> **What is being asked**: Copy out the portion of the Love Streams text starting at "At the start" and ending at "how they react.", word for word.

Top of Exercise passage

Love Streams

Love Streams

Director: John Cassavetes
Running Time: 141 minutes

The Nightlight Cinema Film Society is proud to present the final produced screenplay of John Cassavetes whilst he was alive, Love Streams, this February 17th for one night only in our Lounge 237 area screening on our 135" screen! Only 25 tickets available for this event.

“Love is a stream. It’s continuous. It does not stop.”

John Cassavetes’s penultimate film, Love Streams, is the grand summation of a career devoted to prodding at all the messy, complicated layers of life. It contains fragments of the director’s earlier work (the midlife crises of Husbands, the mania and disconnect of A Woman Under the Influence, the drunken self-doubt of Opening Night), but reframes their open-ended explorations around the finality that Cassavetes felt approaching after being diagnosed with terminal cirrhosis.

At the start of the film, however, you could mistake it for a bleak comedy about the fear of getting old, not of never reaching advanced age. Two distant siblings, Robert (Cassavetes) and Sarah (Gena Rowlands), must each contend with upheavals in their lives: alcoholic author Robert learns that he has a son, Albie (Jakob Shaw), and must square the boy’s presence with his usual bacchanalia, while Sarah (Gena Rowlands) reels from a divorce from her husband (Seymour Cassel) and the maddening blow of her daughter requesting her dad take sole custody. Other filmmakers might have been content to simply stick with this premise, wringing humor from Robert’s befuddled entry into fatherhood and Sarah’s abandonment issues, but Cassavetes instead uses these shake-ups to loosen the characters and observe how they react.

Bottom of Exercise passage
Top of Record excerpts

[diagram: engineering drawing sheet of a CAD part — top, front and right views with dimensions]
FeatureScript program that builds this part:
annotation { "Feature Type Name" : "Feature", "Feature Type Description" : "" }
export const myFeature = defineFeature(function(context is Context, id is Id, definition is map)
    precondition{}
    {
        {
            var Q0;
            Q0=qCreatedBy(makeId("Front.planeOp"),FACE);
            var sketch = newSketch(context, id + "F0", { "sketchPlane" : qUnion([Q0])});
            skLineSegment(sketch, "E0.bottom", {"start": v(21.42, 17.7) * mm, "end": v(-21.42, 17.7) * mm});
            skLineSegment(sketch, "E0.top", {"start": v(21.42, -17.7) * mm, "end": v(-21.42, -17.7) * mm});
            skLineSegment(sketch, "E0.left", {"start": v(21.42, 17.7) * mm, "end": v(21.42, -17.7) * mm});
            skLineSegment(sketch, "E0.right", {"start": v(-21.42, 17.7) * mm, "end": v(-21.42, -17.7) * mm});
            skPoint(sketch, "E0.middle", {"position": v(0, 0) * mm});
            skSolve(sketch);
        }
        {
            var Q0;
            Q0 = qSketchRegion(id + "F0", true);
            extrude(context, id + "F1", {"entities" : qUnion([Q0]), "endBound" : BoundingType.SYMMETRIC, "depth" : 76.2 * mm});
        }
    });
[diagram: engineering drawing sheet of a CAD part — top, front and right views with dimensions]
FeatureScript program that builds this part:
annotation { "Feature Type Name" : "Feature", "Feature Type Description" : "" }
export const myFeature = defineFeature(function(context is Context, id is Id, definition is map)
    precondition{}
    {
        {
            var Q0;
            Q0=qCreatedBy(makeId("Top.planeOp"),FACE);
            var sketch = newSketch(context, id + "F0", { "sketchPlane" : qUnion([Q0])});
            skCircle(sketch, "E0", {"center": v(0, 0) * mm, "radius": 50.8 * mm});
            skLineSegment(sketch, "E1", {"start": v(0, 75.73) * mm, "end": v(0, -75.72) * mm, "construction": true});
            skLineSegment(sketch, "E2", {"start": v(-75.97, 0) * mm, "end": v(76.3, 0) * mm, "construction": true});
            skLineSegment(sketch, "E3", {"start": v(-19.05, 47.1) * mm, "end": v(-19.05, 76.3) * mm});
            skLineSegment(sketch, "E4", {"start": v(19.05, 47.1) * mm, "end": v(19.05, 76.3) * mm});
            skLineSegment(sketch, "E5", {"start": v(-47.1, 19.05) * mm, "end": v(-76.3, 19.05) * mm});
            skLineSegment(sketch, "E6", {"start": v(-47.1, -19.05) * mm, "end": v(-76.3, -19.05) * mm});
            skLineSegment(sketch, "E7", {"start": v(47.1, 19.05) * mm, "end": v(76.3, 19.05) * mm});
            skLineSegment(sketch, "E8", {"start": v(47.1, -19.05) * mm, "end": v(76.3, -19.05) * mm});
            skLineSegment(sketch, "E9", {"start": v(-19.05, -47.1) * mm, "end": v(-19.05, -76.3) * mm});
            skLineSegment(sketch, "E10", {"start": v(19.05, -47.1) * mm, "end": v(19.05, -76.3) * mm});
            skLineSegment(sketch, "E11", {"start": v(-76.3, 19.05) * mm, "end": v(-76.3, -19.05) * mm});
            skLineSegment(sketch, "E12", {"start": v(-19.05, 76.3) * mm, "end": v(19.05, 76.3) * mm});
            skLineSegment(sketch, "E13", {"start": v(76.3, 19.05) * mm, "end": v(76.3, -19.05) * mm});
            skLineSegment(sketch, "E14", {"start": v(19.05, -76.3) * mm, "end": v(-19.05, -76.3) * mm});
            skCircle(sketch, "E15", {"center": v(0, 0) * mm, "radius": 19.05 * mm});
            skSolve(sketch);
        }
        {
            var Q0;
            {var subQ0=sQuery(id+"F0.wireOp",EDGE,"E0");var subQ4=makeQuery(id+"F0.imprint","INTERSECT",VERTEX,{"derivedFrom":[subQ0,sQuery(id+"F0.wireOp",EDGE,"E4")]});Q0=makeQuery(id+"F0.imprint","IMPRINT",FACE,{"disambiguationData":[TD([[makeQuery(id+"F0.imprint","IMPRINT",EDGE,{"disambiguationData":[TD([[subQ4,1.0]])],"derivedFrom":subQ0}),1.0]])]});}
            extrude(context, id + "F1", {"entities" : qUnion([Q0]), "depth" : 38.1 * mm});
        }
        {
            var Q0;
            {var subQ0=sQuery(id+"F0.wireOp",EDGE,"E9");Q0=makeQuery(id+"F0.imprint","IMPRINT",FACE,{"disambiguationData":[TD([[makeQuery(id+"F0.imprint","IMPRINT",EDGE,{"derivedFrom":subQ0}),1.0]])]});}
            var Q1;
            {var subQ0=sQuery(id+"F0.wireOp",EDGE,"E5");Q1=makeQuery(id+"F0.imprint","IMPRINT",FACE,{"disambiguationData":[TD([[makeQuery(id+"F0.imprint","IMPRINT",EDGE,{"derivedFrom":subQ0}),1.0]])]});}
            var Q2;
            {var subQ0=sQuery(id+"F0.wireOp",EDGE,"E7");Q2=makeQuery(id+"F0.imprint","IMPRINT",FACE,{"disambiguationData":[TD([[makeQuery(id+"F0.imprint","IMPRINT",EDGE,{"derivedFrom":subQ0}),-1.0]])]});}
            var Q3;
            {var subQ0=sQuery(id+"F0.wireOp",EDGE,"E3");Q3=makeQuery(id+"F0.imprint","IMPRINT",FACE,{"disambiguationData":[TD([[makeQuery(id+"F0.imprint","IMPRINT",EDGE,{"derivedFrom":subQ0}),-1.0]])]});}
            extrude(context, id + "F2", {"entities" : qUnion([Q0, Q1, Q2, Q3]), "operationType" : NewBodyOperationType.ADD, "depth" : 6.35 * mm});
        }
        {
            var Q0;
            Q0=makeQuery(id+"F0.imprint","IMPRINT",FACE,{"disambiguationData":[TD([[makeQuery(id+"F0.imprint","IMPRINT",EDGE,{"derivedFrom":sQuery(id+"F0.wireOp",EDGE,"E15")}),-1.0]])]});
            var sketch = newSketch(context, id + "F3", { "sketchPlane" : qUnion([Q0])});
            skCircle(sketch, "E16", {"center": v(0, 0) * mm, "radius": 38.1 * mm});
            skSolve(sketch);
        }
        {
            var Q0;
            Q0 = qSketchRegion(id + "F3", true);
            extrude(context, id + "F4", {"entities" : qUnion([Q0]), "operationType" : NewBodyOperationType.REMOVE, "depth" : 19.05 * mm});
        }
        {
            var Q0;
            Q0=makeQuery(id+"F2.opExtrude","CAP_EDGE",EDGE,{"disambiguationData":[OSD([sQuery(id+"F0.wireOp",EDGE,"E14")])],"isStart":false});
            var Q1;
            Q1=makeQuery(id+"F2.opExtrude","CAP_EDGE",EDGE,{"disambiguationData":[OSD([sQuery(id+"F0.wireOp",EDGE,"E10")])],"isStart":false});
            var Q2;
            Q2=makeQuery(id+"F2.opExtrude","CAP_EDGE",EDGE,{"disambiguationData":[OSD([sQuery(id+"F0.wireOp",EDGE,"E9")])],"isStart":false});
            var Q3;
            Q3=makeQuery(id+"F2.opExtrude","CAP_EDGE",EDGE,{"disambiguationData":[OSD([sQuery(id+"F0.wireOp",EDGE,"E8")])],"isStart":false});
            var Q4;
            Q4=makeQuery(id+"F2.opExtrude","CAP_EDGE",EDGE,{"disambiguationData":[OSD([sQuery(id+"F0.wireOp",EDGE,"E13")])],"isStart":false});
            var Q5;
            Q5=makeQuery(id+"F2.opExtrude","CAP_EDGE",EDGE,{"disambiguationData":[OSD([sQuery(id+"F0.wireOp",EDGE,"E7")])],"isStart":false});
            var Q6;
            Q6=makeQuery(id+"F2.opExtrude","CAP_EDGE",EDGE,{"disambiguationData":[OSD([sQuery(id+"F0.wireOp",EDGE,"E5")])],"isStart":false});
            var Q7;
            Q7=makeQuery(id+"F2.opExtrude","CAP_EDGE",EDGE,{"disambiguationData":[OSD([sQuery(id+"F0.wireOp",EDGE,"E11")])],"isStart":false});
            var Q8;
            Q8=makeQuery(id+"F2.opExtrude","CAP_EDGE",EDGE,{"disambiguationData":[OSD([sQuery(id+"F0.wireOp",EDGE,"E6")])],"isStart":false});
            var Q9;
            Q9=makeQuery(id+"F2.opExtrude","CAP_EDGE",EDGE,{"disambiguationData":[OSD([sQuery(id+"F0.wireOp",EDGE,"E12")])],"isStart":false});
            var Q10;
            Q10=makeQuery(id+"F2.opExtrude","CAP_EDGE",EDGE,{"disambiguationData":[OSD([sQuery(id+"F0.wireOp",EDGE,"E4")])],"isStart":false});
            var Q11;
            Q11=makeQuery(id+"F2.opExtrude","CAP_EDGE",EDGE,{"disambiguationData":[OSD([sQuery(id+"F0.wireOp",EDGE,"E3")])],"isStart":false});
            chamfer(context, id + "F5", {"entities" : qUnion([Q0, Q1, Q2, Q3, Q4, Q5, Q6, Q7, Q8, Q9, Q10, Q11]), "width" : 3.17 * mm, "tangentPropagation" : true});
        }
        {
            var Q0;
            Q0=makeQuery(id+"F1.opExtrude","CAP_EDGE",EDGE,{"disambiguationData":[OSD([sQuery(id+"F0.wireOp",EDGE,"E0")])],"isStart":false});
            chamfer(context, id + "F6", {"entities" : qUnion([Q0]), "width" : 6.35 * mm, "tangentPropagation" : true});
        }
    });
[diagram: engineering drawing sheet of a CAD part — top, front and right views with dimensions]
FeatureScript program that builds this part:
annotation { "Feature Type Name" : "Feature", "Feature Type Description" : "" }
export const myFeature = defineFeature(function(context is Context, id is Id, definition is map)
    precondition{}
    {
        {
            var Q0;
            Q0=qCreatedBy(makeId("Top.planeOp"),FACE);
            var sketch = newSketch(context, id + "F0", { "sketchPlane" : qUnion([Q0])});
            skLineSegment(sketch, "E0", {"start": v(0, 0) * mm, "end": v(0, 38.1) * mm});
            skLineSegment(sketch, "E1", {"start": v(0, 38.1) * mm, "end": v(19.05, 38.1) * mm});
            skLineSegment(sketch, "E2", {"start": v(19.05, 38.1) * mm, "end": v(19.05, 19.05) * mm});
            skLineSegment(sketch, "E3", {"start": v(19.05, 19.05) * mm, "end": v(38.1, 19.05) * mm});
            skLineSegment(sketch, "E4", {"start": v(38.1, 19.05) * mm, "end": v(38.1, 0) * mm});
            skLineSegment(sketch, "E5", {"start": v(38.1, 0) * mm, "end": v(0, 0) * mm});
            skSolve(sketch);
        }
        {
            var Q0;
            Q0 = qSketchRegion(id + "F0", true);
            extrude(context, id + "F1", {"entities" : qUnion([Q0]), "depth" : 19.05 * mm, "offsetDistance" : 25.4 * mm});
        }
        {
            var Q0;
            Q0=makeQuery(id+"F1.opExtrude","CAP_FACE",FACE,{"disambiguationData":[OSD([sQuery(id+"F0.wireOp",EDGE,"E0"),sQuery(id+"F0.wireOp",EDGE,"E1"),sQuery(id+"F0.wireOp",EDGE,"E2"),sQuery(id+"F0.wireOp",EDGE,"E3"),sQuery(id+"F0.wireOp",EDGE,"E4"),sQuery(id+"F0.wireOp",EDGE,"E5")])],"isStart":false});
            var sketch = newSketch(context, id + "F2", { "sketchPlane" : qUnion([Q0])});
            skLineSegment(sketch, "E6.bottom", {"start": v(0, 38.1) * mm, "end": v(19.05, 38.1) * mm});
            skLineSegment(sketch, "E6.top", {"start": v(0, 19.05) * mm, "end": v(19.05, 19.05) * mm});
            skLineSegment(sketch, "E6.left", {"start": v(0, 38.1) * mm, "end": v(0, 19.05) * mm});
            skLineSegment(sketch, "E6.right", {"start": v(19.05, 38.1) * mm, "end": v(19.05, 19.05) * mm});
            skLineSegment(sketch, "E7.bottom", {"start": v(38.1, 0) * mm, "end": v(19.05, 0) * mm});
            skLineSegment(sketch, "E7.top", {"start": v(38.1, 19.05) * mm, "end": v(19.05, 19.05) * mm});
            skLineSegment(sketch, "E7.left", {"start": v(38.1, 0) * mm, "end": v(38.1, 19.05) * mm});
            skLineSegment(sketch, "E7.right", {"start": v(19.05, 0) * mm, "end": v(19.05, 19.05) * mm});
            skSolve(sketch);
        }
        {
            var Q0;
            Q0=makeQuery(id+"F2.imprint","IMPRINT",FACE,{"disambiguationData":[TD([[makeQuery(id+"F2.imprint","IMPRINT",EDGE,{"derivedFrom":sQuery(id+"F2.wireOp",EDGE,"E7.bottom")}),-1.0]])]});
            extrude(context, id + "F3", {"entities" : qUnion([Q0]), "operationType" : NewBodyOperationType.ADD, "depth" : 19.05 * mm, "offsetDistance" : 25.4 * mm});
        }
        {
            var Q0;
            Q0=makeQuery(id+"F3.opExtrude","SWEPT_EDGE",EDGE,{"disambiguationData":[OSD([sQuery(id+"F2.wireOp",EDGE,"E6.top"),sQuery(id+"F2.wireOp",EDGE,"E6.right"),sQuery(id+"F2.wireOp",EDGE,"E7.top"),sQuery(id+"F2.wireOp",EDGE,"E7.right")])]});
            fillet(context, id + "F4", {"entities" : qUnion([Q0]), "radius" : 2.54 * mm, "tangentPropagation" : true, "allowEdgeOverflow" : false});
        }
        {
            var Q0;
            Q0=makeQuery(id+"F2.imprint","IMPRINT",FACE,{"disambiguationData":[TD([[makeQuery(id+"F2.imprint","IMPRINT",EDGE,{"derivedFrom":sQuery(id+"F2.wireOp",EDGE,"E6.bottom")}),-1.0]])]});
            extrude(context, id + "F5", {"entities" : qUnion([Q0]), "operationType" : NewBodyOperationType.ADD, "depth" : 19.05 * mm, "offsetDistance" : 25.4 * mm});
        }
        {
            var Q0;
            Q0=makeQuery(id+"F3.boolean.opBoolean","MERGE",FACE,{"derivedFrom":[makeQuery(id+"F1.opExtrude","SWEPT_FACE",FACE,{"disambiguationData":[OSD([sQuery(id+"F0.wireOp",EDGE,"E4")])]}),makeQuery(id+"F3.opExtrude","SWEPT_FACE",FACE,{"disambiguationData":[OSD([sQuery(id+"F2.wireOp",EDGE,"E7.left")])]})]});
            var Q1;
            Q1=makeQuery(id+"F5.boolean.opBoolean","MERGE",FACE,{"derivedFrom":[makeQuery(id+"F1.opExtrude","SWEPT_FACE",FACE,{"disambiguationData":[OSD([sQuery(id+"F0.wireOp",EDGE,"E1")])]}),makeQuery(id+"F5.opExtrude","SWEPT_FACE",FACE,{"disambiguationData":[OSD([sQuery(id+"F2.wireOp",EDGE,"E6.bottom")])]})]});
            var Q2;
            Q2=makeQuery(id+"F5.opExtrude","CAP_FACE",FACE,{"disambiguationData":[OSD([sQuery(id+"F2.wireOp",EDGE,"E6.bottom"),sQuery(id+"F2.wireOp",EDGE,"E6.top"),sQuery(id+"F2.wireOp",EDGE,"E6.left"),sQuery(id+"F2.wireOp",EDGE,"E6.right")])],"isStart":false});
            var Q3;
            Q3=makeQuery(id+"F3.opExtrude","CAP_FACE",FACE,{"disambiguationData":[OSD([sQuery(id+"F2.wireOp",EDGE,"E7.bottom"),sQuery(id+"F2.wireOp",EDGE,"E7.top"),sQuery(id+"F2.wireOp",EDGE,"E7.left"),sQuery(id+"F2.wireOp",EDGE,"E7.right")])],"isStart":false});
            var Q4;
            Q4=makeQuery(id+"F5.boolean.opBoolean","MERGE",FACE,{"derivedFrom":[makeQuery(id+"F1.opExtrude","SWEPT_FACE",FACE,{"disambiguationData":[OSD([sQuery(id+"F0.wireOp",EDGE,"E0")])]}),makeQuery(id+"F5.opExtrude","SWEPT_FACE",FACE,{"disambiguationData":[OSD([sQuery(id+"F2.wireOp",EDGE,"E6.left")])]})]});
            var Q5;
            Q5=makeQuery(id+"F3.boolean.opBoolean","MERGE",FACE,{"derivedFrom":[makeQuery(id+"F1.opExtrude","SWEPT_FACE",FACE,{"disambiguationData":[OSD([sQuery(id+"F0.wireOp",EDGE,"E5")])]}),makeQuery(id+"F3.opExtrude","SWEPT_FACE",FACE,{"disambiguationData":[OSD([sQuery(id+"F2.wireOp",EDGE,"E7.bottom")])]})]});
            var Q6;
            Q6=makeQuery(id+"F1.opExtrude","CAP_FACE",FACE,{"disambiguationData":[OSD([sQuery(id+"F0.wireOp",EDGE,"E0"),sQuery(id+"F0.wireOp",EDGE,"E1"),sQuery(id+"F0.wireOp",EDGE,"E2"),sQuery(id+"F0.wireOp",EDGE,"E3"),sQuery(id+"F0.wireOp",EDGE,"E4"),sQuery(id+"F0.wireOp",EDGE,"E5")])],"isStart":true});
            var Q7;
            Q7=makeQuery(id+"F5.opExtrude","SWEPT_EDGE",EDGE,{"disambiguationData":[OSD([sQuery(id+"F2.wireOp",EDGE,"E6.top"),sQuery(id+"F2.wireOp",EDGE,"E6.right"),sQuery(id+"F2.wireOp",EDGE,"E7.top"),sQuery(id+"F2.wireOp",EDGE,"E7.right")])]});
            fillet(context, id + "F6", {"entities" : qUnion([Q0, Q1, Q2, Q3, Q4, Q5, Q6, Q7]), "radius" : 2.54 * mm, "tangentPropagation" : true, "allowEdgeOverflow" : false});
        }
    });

Bottom of Record excerpts

> **Output for this task**:
At the start of the film, however, you could mistake it for a bleak comedy about the fear of getting old, not of never reaching advanced age. Two distant siblings, Robert (Cassavetes) and Sarah (Gena Rowlands), must each contend with upheavals in their lives: alcoholic author Robert learns that he has a son, Albie (Jakob Shaw), and must square the boy’s presence with his usual bacchanalia, while Sarah (Gena Rowlands) reels from a divorce from her husband (Seymour Cassel) and the maddening blow of her daughter requesting her dad take sole custody. Other filmmakers might have been content to simply stick with this premise, wringing humor from Robert’s befuddled entry into fatherhood and Sarah’s abandonment issues, but Cassavetes instead uses these shake-ups to loosen the characters and observe how they react.